Informatica Big Data Management (BDM) product is a GUI based integrated development tool. This tool is used by organizations to build Data Quality, Data Integration, and Data Governance processes for their big data platforms.
Informatica BDM has built-in Smart Executor that supports various processing engines such as Apache Spark, Blaze, Apache Hive on Tez, and Apache Hive on MapReduce.
Informatica BDM is used to perform data ingestion into a Hadoop cluster, data processing on the cluster, and extraction of data from the Hadoop cluster.
In Blaze mode, the Informatica mapping is processed by BlazeTM - Informatica's native engine that runs as a YARN based application.
In Spark mode, the Informatica mappings are translated into Scala code.
In Hive and MapReduce mode, Informatica's mappings are translated into MapReduce code and are executed natively to the Hadoop cluster.
Informatica BDM integrates seamlessly with the Hortonworks Data Platform (HDP) Hadoop cluster in all related aspects, including its default authorization system. Ranger can be used to enforce a fine-grained role-based authorization to data as well as metadata stored inside the HDP cluster.
Informatica's BDM integrates with Ranger in all modes of execution. Informatica's BDM has a Smart Executor that enables organizations to run their Informatica mappings seamlessly on one or more methods of implementation under the purview of their existing security setup.
Authentication is the process of dependably ensuring the user is who claims to be. Kerberos is the widely accepted authentication mechanism on Hadoop, including the Hortonworks Data Platform. Kerberos protocol relies on a Key Distribution Center (KDC), a network service that issues tickets permitting access.
Informatica BDM supports Kerberos authentication on both Active directory and MIT-based key distribution centers. Kerberos authentication is supported by all modes of execution in Informatica BDM.
Authorization is the process of determining whether a user has access to perform certain operations on a given system or not. In HDP Hadoop clusters, authorization plays a vital role in ensuring the users access only the data that they are allowed to by the Hadoop administrator.
1. Blaze- YARN Application
When executing mappings on Informatica Blaze, optimizer first makes an invocation to Hadoop Service to fetch metadata information such as the hive table's partitioning details.
Then the job is submitted to Blaze Runtime. The illustration represents how Blaze interacts with the Hadoop Service, such as Hive Server 2.
When an Informatica mapping gets executed in Blaze mode, then call is made to the Hive Metastore to understand the structure of the tables.
The Blaze runtime then loads the optimized mapping into memory. This mapping then interacts with the corresponding Hadoop service to read the data or write the data.

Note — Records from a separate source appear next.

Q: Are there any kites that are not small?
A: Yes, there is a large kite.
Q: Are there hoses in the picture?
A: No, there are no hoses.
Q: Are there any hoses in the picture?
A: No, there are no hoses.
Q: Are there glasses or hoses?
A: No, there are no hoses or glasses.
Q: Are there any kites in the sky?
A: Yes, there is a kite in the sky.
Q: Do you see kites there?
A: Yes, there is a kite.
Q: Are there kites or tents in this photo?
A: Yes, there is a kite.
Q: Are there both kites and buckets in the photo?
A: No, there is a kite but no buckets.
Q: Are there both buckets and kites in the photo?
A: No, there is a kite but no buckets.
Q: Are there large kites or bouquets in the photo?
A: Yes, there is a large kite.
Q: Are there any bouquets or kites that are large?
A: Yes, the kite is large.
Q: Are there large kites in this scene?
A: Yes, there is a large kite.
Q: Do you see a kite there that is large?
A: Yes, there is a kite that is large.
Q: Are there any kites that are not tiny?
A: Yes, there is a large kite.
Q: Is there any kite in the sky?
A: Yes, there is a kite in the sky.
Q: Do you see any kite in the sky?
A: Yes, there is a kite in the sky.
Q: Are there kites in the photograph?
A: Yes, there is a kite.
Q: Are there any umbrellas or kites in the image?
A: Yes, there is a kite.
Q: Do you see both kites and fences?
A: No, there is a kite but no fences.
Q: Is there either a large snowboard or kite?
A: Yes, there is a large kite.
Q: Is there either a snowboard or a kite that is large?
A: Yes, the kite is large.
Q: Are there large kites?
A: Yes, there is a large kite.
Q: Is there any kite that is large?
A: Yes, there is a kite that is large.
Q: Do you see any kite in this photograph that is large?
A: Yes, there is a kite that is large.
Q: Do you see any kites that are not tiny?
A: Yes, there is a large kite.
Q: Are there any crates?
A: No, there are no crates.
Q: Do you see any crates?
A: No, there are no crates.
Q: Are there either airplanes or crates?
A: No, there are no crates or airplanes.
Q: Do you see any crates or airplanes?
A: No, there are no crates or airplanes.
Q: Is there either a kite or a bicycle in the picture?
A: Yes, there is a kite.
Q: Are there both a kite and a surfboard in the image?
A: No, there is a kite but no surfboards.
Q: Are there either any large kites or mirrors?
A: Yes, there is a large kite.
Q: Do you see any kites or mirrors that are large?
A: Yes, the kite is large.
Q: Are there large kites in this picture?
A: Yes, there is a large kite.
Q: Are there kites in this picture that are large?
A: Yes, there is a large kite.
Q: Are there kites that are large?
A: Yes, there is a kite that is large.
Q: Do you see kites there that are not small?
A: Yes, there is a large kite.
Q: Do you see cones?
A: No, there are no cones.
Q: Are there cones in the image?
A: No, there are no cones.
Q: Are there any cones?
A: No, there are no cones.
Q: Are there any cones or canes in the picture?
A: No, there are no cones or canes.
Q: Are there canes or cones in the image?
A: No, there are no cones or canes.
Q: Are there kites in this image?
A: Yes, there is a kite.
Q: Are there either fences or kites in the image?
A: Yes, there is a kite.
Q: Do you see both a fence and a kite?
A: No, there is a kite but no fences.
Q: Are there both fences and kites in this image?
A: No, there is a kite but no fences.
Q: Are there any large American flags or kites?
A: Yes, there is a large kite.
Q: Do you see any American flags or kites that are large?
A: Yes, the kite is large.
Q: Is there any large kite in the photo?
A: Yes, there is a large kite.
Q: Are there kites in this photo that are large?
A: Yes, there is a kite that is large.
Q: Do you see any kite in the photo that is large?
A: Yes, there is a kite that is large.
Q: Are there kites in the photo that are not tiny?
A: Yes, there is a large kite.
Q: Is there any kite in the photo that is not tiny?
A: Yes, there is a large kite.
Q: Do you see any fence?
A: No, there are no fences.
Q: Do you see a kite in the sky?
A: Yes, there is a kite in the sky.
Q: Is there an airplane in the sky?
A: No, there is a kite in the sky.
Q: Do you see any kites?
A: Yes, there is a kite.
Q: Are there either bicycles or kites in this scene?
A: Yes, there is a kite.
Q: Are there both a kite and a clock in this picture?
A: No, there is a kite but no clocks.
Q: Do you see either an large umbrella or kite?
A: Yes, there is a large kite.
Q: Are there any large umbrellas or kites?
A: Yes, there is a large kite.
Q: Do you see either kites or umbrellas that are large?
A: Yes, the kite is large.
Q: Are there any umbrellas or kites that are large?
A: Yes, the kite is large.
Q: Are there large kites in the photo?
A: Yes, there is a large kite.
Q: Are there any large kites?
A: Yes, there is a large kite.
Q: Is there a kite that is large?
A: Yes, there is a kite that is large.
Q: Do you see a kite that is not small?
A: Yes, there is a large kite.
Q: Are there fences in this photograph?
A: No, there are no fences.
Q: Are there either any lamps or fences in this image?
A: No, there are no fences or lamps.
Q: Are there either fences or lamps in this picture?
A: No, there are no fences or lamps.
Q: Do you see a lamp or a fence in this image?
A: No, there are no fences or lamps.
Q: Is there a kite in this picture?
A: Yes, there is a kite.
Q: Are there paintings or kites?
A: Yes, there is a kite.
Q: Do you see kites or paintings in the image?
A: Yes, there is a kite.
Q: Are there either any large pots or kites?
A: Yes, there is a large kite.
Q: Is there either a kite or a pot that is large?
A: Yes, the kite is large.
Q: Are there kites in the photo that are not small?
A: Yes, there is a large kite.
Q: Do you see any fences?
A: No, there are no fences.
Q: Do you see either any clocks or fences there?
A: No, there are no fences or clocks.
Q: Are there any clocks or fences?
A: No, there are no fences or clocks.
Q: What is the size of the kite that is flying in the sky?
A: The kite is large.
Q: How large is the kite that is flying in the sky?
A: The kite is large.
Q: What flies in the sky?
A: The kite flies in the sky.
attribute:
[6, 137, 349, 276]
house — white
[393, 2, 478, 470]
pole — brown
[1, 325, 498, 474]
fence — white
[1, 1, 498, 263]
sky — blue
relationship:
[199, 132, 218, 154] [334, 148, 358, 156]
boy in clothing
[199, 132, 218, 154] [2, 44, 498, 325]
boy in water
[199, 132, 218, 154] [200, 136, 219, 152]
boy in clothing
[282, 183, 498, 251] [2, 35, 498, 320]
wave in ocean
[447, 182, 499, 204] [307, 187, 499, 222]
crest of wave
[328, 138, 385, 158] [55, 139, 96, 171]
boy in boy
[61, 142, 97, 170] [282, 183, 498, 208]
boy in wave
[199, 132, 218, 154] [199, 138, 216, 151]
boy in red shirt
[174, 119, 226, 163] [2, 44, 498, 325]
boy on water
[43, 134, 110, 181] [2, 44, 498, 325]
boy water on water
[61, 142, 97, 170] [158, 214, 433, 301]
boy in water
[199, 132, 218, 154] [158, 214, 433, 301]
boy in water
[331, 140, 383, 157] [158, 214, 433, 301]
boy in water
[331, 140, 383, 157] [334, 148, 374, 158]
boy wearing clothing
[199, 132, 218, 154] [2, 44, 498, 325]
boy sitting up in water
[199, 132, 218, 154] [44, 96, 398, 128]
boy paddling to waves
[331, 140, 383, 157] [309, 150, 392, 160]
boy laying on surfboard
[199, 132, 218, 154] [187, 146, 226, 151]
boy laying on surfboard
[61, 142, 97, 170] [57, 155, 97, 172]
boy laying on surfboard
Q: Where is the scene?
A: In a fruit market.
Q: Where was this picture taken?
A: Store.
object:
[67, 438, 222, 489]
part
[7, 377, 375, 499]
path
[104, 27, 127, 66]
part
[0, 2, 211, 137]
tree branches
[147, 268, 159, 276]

The Hadoop service itself is integrated with Ranger and ensures the authorization is taken place before the request is served.
Informatica BDM can execute mappings as Spark's Scala code on the HDP Hadoop cluster. The illustration details different steps involved when using Spark execution mode.
The Spark executor translates Informatica's mappings into the Spark Scala code. As part of this translation, if Hive sources or targets are involved, then Spark executor makes a call to Hive metastore to understand the structure of the Hive tables and optimize the Scala code.
Then, this Scala code is submitted to YARN for execution. When the Spark code accesses the data, the corresponding Hadoop service relies on Ranger for authorization.
3. Hive on MapReduce
Informatica BDM can execute mappings as MapReduce code on the Hadoop cluster. Below illustration steps involved Hive on MapReduce mode.
When a mapping is executed in Hive on MapReduce mode, the Hive executor on the Informatica node translates the Informatica mapping into MapReduce and submits the job to the Hadoop cluster.
If Hive sources or targets are involved, the Hive executor makes a call to the Hive Meta store to understand the table structure and accordingly optimize the mapping. As the MapReduce interacts with Hadoop services such as HDFS and Hive, the Hadoop service authorizes the requests with Ranger.
4. Hive on Tez
Tez can be enabled in Informatica BDM by a configuration change and is transparent to the mapping developed.
Hence mappings running on Hive on Tez follow a similar pattern as Hive on MapReduce. When a mapping is executed in the Hive on Tez mode, the Hive executor on the Informatica node translates the Informatica mapping into Tez job and submits it to the Hadoop cluster.
If Hive sources or targets are involved, the Hive executor makes a call to the Hive Meta store to understand the table structure and accordingly optimize the mapping. As the Tez job interacts with Hadoop services such as HDFS and Hive, the Hadoop service authorizes the requests with Ranger.